1 A 3 O R N

Current LLMs Apparently Cannot Play Tic-Tac-Toe in One Forward Pass

Created: 2024-04-24
Wordcount: 0.5k

A while ago I heard the claim that LLMs cannot play tic-tac-toe intelligently, at least without chain-of-thought. This seems surprising! LLMs seem to be able to play chess without train-of-thought -- it seems like they should be able to play tic-tac-toe?

To possess the kind of mind that can play Chess -- a two player game of perfect information, played on an 8 x 8 board with many kinds of pieces -- but not tic-tac-toe -- also a two player game of perfect information, but played on a 3 x 3 board with one kind of piece -- might seem surprising.
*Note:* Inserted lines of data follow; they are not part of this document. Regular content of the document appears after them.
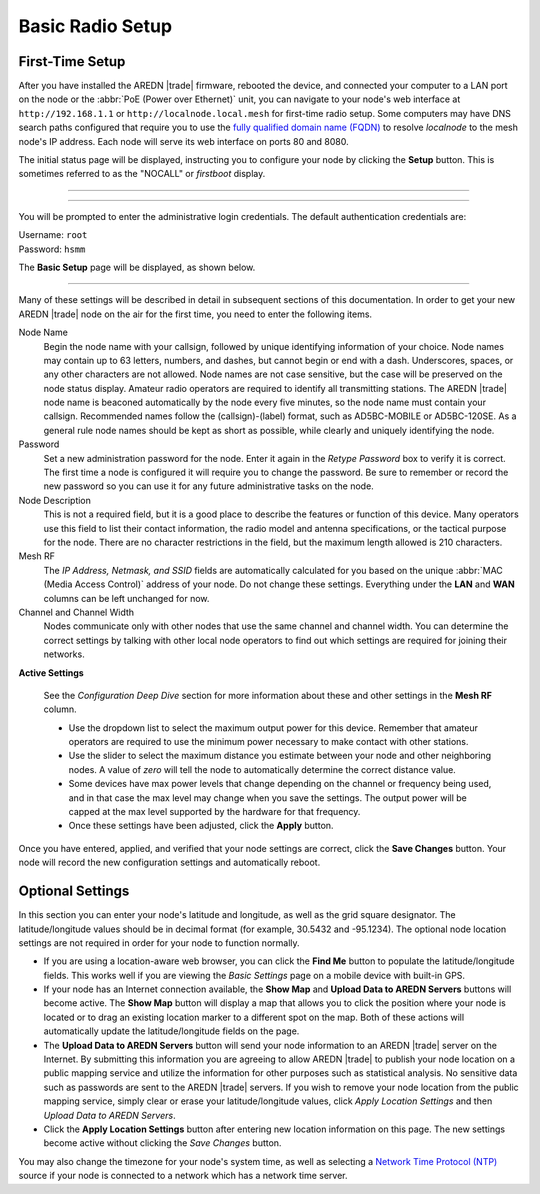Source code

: ==================
Basic Radio Setup
==================

First-Time Setup
----------------

After you have installed the AREDN |trade| firmware, rebooted the device, and connected your computer to a LAN port on the node or the :abbr:`PoE (Power over Ethernet)` unit, you can navigate to your node's web interface at ``http://192.168.1.1`` or ``http://localnode.local.mesh`` for first-time radio setup. Some computers may have DNS search paths configured that require you to use the `fully qualified domain name (FQDN) <https://en.wikipedia.org/wiki/Fully_qualified_domain_name>`_ to resolve *localnode* to the mesh node's IP address. Each node will serve its web interface on ports 80 and 8080.

The initial status page will be displayed, instructing you to configure your node by clicking the **Setup** button. This is sometimes referred to as the "NOCALL" or *firstboot* display.

----------

.. image:: _images/01-setup-nocall.png
   :alt: Setup NOCALL
   :align: center

----------

You will be prompted to enter the administrative login credentials. The default authentication credentials are:

| Username: ``root``
| Password: ``hsmm``

The **Basic Setup** page will be displayed, as shown below.

   .. image:: _images/02-basic-setup.png
      :alt: Basic Setup
      :align: center

----------

Many of these settings will be described in detail in subsequent sections of this documentation. In order to get your new AREDN |trade| node on the air for the first time, you need to enter the following items.

Node Name
  Begin the node name with your callsign, followed by unique identifying information of your choice. Node names may contain up to 63 letters, numbers, and dashes, but cannot begin or end with a dash. Underscores, spaces, or any other characters are not allowed. Node names are not case sensitive, but the case will be preserved on the node status display.
  Amateur radio operators are required to identify all transmitting stations. The AREDN |trade| node name is beaconed automatically by the node every five minutes, so the node name must contain your callsign. Recommended names follow the (callsign)-(label) format, such as AD5BC-MOBILE or AD5BC-120SE. As a general rule node names should be kept as short as possible, while clearly and uniquely identifying the node.

Password
  Set a new administration password for the node. Enter it again in the *Retype Password* box to verify it is correct. The first time a node is configured it will require you to change the password. Be sure to remember or record the new password so you can use it for any future administrative tasks on the node.

Node Description
  This is not a required field, but it is a good place to describe the features or function of this device. Many operators use this field to list their contact information, the radio model and antenna specifications, or the tactical purpose for the node. There are no character restrictions in the field, but the maximum length allowed is 210 characters.

Mesh RF
  The *IP Address, Netmask, and SSID* fields are automatically calculated for you based on the unique :abbr:`MAC (Media Access Control)` address of your node. Do not change these settings. Everything under the **LAN** and **WAN** columns can be left unchanged for now.

Channel and Channel Width
  Nodes communicate only with other nodes that use the same channel and channel width. You can determine the correct settings by talking with other local node operators to find out which settings are required for joining their networks.

**Active Settings**

  See the *Configuration Deep Dive* section for more information about these and other settings in the **Mesh RF** column.

  * Use the dropdown list to select the maximum output power for this device. Remember that amateur operators are required to use the minimum power necessary to make contact with other stations.

  * Use the slider to select the maximum distance you estimate between your node and other neighboring nodes. A value of *zero* will tell the node to automatically determine the correct distance value.

  * Some devices have max power levels that change depending on the channel or frequency being used, and in that case the max level may change when you save the settings. The output power will be capped at the max level supported by the hardware for that frequency.

  * Once these settings have been adjusted, click the **Apply** button.

Once you have entered, applied, and verified that your node settings are correct, click the **Save Changes** button. Your node will record the new configuration settings and automatically reboot.

Optional Settings
-----------------

In this section you can enter your node's latitude and longitude, as well as the grid square designator. The latitude/longitude values should be in decimal format (for example, 30.5432 and -95.1234). The optional node location settings are not required in order for your node to function normally.

.. image:: _images/optional-settings.png
  :alt: Optional Settings
  :align: center

* If you are using a location-aware web browser, you can click the **Find Me** button to populate the latitude/longitude fields. This works well if you are viewing the *Basic Settings* page on a mobile device with built-in GPS.

* If your node has an Internet connection available, the **Show Map** and **Upload Data to AREDN Servers** buttons will become active. The **Show Map** button will display a map that allows you to click the position where your node is located or to drag an existing location marker to a different spot on the map. Both of these actions will automatically update the latitude/longitude fields on the page.

* The **Upload Data to AREDN Servers** button will send your node information to an AREDN |trade| server on the Internet. By submitting this information you are agreeing to allow AREDN |trade| to publish your node location on a public mapping service and utilize the information for other purposes such as statistical analysis. No sensitive data such as passwords are sent to the AREDN |trade| servers. If you wish to remove your node location from the public mapping service, simply clear or erase your latitude/longitude values, click *Apply Location Settings* and then *Upload Data to AREDN Servers*.

* Click the **Apply Location Settings** button after entering new location information on this page. The new settings become active without clicking the *Save Changes* button.

You may also change the timezone for your node's system time, as well as selecting a `Network Time Protocol (NTP) <https://en.wikipedia.org/wiki/Network_Time_Protocol>`_ source if your node is connected to a network which has a network time server.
So I decided to investigate.

For my test, I checked whether an LLM could steer a winnable-with-perfect-moves tic-tac-toe game to victory. That is, I started the LLM out with a game like this, playing as X.

   |   |   
-----------
   | X |   
-----------
   | O |   

This is victory-in-three moves for X, assuming perfect play.

I tested variants starting from the 4 different rotations of this position, where the LLM had to play against a quick-and-dirty MCTS implementation that played aproximately perfectly.

Again, the LLM should always win if it plays perfectly. But note that anyone playing from this position also wins in about ~11% of games, even if they play totally randomly.

Tic-tac-toe is hard to represent for an LLM, so I tested out three different representations of the tic-tac-toe board.

// "grid"
   1   2   3
  ───────────
1│   │   │   │
  ───────────
2│   │ X │   │
  ───────────
3│   │ O │   │
  ───────────

// "numbered"
 1 | 2 | 3 
---+---+---
 4 | X | O 
---+---+---
 5 | 6 | 7 

// "minimal"
 1 2 3 
           
 4 X 5 
           
 6 O 7

I tested this with 4-shot prompting, where each prior example showed the assistant making an ideal move, in the right format, in response to a game state in one of the 3 formats. The LLM needed to make (one of) the "right" moves several times in a row to win the game, judging simply from the state.

In general, everyone's LLMs did pretty poorly. There's some randomness in the below, because I shuffled the 4-shot prompts, but the (extremely approximate) scores are as follows:

gpt-3.5-tubo: Wins ~25% of games on minimal, ~0% otherwise

gpt-4-0125: Wins ~37% of games on minimal and numbered, and only ~12.5% on grid

claude-3-opus-20240229: ~12.5% on grid and minimal.

Given that you win ~11% of games from this starting position if you make entirely random moves, this is not a very good show. We get some that are probably better than random, some that are not, and none that do anything near perfect play.

So, without chain-of-thought-prompting -- or for instance, 100s of in-context examples acting like a lookup table -- LLMs currently do pretty badly at tic-tac-toe.